◆ Text passage
**********
Friday, October 16, 2015

In the United States the political debate over climate change (for some, global warming) ebbs and flows. In a legislature that has become as polarized as opposite ends of a bar magnet (they repel each other), and that is obsessed with opposing a sitting president and the 2016 presidential election, it’s futile to expect any rational debate on this or any other subject. In fact, it’s probably futile to expect rational debate after the 2016 election.
Does that mean that we the people should ignore the subject? As one of the ‘people’, my answer to that question is NO! If we can’t expect anything useful from our politicians, it’s left to us to do something on our own. If the horse won’t pull the cart, then we should get out and push.
In the interest of full disclosure, I’ll state up front—I’m not a scientist. I’m a writer. I was a soldier for 20 years, and a diplomat for 30 years after that, so I’m not qualified to argue for or against the subject on scientific grounds. I am, however, capable of reading and understanding the arguments presented by others, and coming to my own conclusions, I’m able to distinguish logical arguments from fallacious ones—of separating fact from b.s..

What do we know about Climate Change?

Courtesy NASA Image Exchange
After reading hundreds of pages of argument, pro and con, here’s what I’ve gleaned on the issue.
-         During the past century or so, the average global temperature has risen 1.5oF.
**********
◆ Provided data
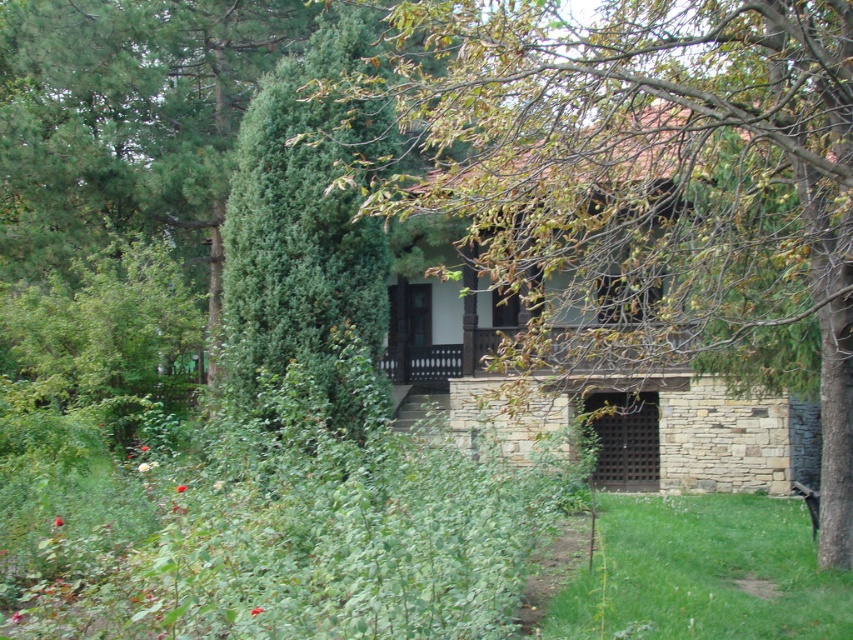
You are standing in front of the rustic house and see two points marked on the image. The first is at point (x=817, y=208) and the second is at point (x=332, y=38). Which point is closer to you?

Point (x=817, y=208) is in front of point (x=332, y=38), so it is closer to you.

You are standing in front of the rustic house and notice two plants at the center of the scene. Which one is taller between the green leafy tree at center and the green textured bush at center?

The green leafy tree at center is taller than the green textured bush at center.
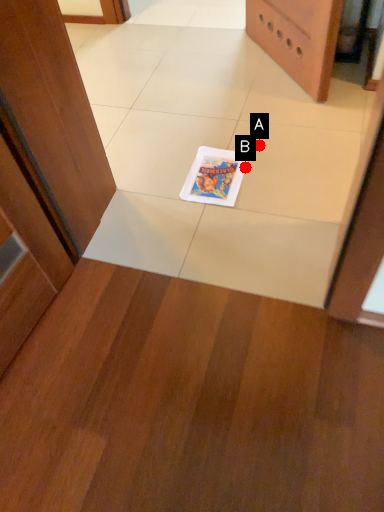
Question: Two points are circled on the image, labeled by A and B beside each circle. Which point is closer to the camera?

Choices:
 (A) A is closer
 (B) B is closer

Answer: (B)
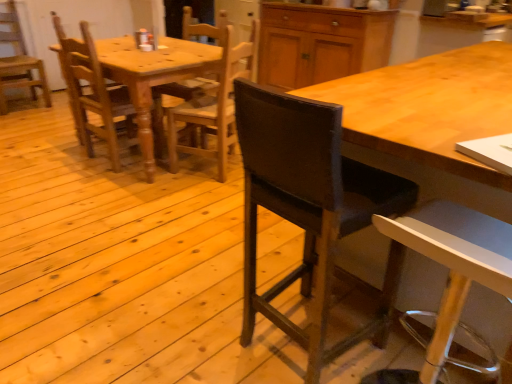
The width and height of the screenshot is (512, 384). I want to click on vacant space in front of wooden chair at center, which appears as the second chair when viewed from the back, so coord(96,183).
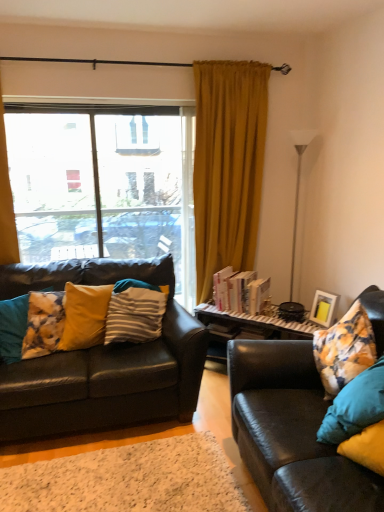
Question: Is matte yellow picture frame at right positioned beyond the bounds of white glossy floor lamp at right?

Choices:
 (A) no
 (B) yes

Answer: (B)

Question: Considering the relative positions of matte yellow picture frame at right and white glossy floor lamp at right in the image provided, is matte yellow picture frame at right to the right of white glossy floor lamp at right from the viewer's perspective?

Choices:
 (A) no
 (B) yes

Answer: (B)

Question: Can you confirm if matte yellow picture frame at right is positioned to the left of white glossy floor lamp at right?

Choices:
 (A) yes
 (B) no

Answer: (B)

Question: Can you confirm if matte yellow picture frame at right is wider than white glossy floor lamp at right?

Choices:
 (A) no
 (B) yes

Answer: (A)

Question: From a real-world perspective, is matte yellow picture frame at right positioned over white glossy floor lamp at right based on gravity?

Choices:
 (A) no
 (B) yes

Answer: (A)

Question: Is matte yellow picture frame at right in contact with white glossy floor lamp at right?

Choices:
 (A) no
 (B) yes

Answer: (A)

Question: Does hardcover books at center have a larger size compared to fluffy yellow pillow at left, arranged as the third pillow when viewed from the right?

Choices:
 (A) yes
 (B) no

Answer: (B)

Question: Is hardcover books at center not inside fluffy yellow pillow at left, arranged as the third pillow when viewed from the right?

Choices:
 (A) no
 (B) yes

Answer: (B)

Question: Considering the relative positions of hardcover books at center and fluffy yellow pillow at left, arranged as the third pillow when viewed from the right, in the image provided, is hardcover books at center to the left of fluffy yellow pillow at left, arranged as the third pillow when viewed from the right, from the viewer's perspective?

Choices:
 (A) yes
 (B) no

Answer: (B)

Question: Is hardcover books at center aimed at fluffy yellow pillow at left, arranged as the third pillow when viewed from the right?

Choices:
 (A) yes
 (B) no

Answer: (B)

Question: Considering the relative positions of hardcover books at center and fluffy yellow pillow at left, which appears as the first pillow when viewed from the left, in the image provided, is hardcover books at center behind fluffy yellow pillow at left, which appears as the first pillow when viewed from the left,?

Choices:
 (A) no
 (B) yes

Answer: (B)

Question: Can you confirm if hardcover books at center is positioned to the right of fluffy yellow pillow at left, arranged as the third pillow when viewed from the right?

Choices:
 (A) yes
 (B) no

Answer: (A)

Question: Would you say white glossy floor lamp at right is outside white textured rug at lower center?

Choices:
 (A) no
 (B) yes

Answer: (B)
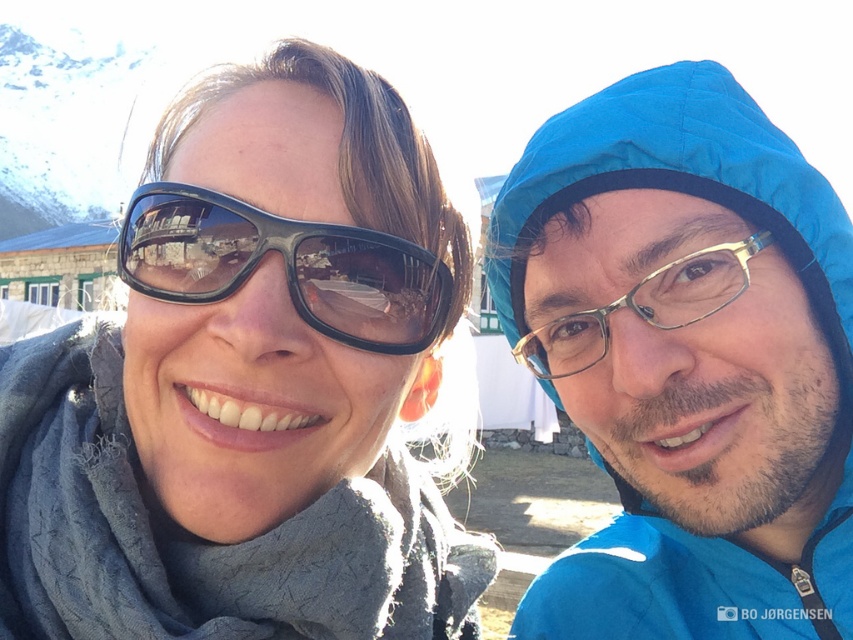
**********
◆ Exercise A
In the climate change blog post, retype the stretch from "Courtesy NASA Image" through "has risen 1.5oF.".
◆ Exercise B
Decide whether each statement agrees with the climate change blog post, and give yes or no for each with the deciding words of the post quoted exactly: (i) The writer served as a soldier for 20 years. (ii) The writer is a scientist. (iii) The writer expects rational debate after the 2016 election.

◆ Result A
Courtesy NASA Image Exchange
After reading hundreds of pages of argument, pro and con, here’s what I’ve gleaned on the issue.
-         During the past century or so, the average global temperature has risen 1.5oF.

◆ Result B
(i) Yes: "I was a soldier for 20 years"
(ii) No: "I’m not a scientist."
(iii) No: "it’s probably futile to expect rational debate after the 2016 election."